Campbell, who worked for years at the African Caribbean Institute of Jamaica in cultural policy said an exploding class of Jamaicans had been exposed to travel to Panama, Cuba and the UK during the turn of the last century, and Black Jamaican families were becoming aware of the importance of a good education for securing a stable future. At that time, teachers colleges like Mico and Bethlehem were turning out Jamaican teachers of the highest quality. Some of these teachers who were not hired in the high school network resented the elitist structure of the school system. They realised that there was an urgent need for high school spaces and even before the 1940s they began setting up a number of independent high schools to fill the void.

INDEPENDENT SCHOOLS

Among the new wave of independent schools were Buxton High School, St. John’s, St. Monica’s and St. Simon’s College, the latter producing top tier graduates like G. Arthur Brown, former governor of the Bank of Jamaica, Hugh Shearer, former prime minister, the Hon. Louise Bennett, Dr. Joyce Robinson and other distinguished Jamaicans. Campbell asserted that while these schools offered an outstanding general education, they were not funded by government, and their one limitation was the lack of funds to expand facilities such as science labs.

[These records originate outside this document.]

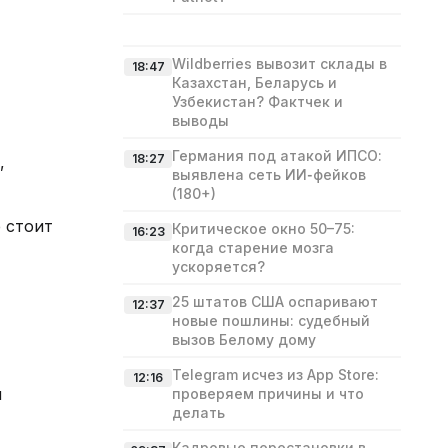
Wildberries вывозит склады в
18:47
Казахстан, Беларусь и
Узбекистан? Фактчек и
выводы
Германия под атакой ИПСО:
18:27
,
выявлена сеть ИИ‑фейков
(180+)
е стоит
Критическое окно 50–75:
16:23
когда старение мозга
ускоряется?
25 штатов США оспаривают
12:37
новые пошлины: судебный
вызов Белому дому
Telegram исчез из App Store:
12:16
м
проверяем причины и что
делать
Кадровые перестановки в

“A loud and militant voice in the plight to find high school places for Jamaicans was Wesley A Powell who led a delegation of protest to the governor,” she recalled. “Powell had earlier been a victim of the system when he was denied admission to Womler’s, after being told that he was too old to enter, at the ripe old age of 13 years old. Powell later went on to establish Excelsior School on Mountain View Avenue in Kingston.

The work of former Anglican Bishop of Jamaica Percival W Gibson cannot be overstated. Apart form establishing Kingston College, other educational institutions were created under his tenure, including The Queens School and Glenmuir High, but the expansion also included infant, primary and teachers’ college. And the early appointment of Jamaican principals at both Kingston College and St. Hugh’s was also an important turning point in Jamaicanising the schools.

CATHOLIC SCHOOLS

Campbell said during her early years in Jamaica, Catholics too had established a number of schools in the Kingston area. Chinese, were among the first to leave the plantation culture, heading to Kingston. The urban Catholic schools then- St. George’s College, Convent of Mercy (Alpha) and Immaculate Conception - were heavily populated by the Chinese community in Kingston & St. Andrew. Many Blacks were unable to afford the high fees. It was years later that the ethnic composition of these schools began to change, reflecting the Afro Jamaican demographic.

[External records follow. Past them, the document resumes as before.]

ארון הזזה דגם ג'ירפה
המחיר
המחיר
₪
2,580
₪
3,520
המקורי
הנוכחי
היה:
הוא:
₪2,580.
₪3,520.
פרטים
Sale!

“While nearly all the churches that set up schools in Jamaica were British in origin, American Church of God missionaries arrived on the island too and they established Ardenne High School which had an open door policy”, she said. “All were welcomed and the sense of dignity for every individual was unquestionable there. The fees were lower and if parents didn’t have the full fee at the start of the term, they could pay later”, Dr. Campbell stated.

This September, there are 35,292 students who will have places in high schools, a far cry from the 30 scholarship winners in the 1940s.